Hixter is to food, what hipsters are to humanity.
Its fair to say that I am one of lifes eaters, and my blog is an anthology of all that has passed these lips. As all-encompassing as my palate is, there are only two things that one restaurateur, Mark Hix, is offering. He has a special fixation with roast chicken and steak, for that is the focus of his restaurants. Where Tramshed can be described as Marks’ ‘pioneering’ restaurant (scaling the talent required to, err, roast a chicken and not screw up a steak), Hixter is his sapling venture. There are a number of excellent steakhouses in London, and Mark tries to differentiate his by aging the steaks in a Himalayan salt chamber (in Ireland). Perhaps somewhere in the world this technique results in the most gasp-worthy meat you’ve tasted. Alas, this is not the case with Hixter (or Tramshed, incidentally).
A 250g ribeye is cooked on a plancha (a flat surface), which distributes heat evenly over the surface of the meat. It is adequate, I’ve had better here, here and here. A half chicken is chosen to augment the meal, to stretch out the modestly sized steak. It fills a hole, closes the gap between hungry and full, but has no sticking power in the memory. Surely a sign of calories not well spent?
The most memorable part of Hixter (apart from retina-searing neon ‘art’ fittings and red-toned lights) is in dessert. A deep dish of molten salted caramel is sweet enough on its own, heightened to almost radioactive levels with sugar-frosted doughnuts and marshmallows. A few dollops is more than enough to satiate, any more may result in loss of sight or spontaneous gum-swelling. A credit crunch sundae is actually quite rich, where vanilla ice cream is tossed in coarsely flaked honeycomb and toffee.

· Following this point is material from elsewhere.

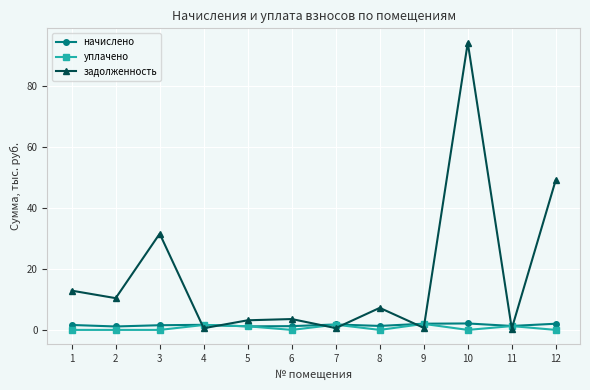

Which series changed the most between 9 and 10?

задолженность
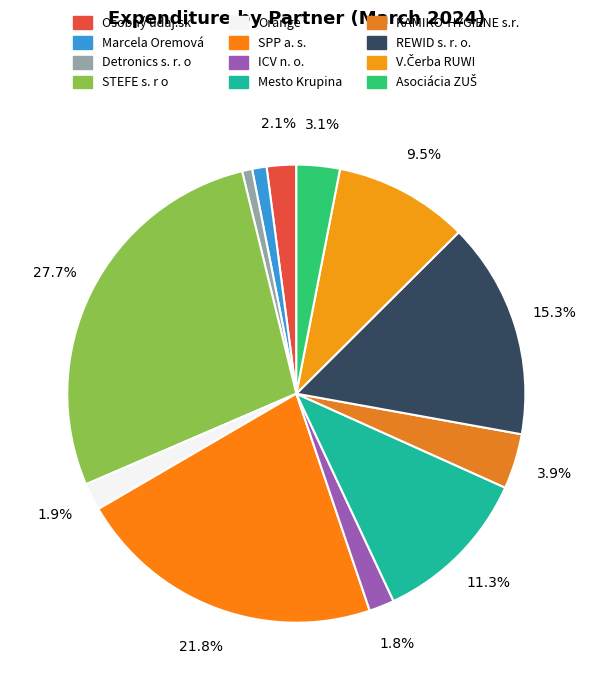

How many segments does this pie chart have?

12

Like Tramshed, Hixter fails to impress on the food front. Unlike Tramshed, Hixter does not have any cool art or architecture to fall back on (try harder, Tracy Emin and co). Its location in London’s city-slick Square Mile is reflected in its gargantuan prices; I’m sure that the local clientele will oblige but I can think of other ways to spend the dosh (here and here if you’re in the area).